▸ The data:

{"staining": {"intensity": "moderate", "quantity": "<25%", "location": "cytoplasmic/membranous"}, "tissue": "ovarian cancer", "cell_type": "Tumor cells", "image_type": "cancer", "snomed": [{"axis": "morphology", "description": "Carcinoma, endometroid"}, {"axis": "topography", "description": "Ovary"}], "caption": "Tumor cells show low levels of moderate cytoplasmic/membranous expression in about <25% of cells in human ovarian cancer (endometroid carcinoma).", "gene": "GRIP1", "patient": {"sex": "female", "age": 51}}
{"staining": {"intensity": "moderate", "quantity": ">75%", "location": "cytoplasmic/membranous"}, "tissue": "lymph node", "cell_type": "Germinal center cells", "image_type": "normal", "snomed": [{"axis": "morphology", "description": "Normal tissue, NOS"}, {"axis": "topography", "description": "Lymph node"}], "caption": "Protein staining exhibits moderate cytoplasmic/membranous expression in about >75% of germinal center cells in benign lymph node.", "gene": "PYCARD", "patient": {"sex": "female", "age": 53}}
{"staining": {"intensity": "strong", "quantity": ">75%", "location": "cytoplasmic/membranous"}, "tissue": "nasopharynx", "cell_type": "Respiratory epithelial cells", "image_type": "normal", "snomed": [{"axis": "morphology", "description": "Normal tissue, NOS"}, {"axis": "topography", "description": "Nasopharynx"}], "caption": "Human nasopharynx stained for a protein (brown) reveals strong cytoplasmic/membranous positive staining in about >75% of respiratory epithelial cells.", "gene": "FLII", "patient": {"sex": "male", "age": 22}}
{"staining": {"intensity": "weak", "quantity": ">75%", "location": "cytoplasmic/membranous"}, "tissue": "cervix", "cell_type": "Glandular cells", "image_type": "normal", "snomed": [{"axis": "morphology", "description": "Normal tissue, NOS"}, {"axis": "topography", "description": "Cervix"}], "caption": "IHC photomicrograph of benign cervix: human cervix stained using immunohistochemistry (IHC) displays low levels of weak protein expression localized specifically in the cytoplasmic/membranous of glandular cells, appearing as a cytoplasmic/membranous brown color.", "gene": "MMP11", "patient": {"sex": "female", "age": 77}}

▸ What you should do:
For this exercise, repeat exactly the lines of the data above from the one with "staining exhibits moderate" down to the one with "nasopharynx stained for", both end lines included.

▸ Your response:
{"staining": {"intensity": "moderate", "quantity": ">75%", "location": "cytoplasmic/membranous"}, "tissue": "lymph node", "cell_type": "Germinal center cells", "image_type": "normal", "snomed": [{"axis": "morphology", "description": "Normal tissue, NOS"}, {"axis": "topography", "description": "Lymph node"}], "caption": "Protein staining exhibits moderate cytoplasmic/membranous expression in about >75% of germinal center cells in benign lymph node.", "gene": "PYCARD", "patient": {"sex": "female", "age": 53}}
{"staining": {"intensity": "strong", "quantity": ">75%", "location": "cytoplasmic/membranous"}, "tissue": "nasopharynx", "cell_type": "Respiratory epithelial cells", "image_type": "normal", "snomed": [{"axis": "morphology", "description": "Normal tissue, NOS"}, {"axis": "topography", "description": "Nasopharynx"}], "caption": "Human nasopharynx stained for a protein (brown) reveals strong cytoplasmic/membranous positive staining in about >75% of respiratory epithelial cells.", "gene": "FLII", "patient": {"sex": "male", "age": 22}}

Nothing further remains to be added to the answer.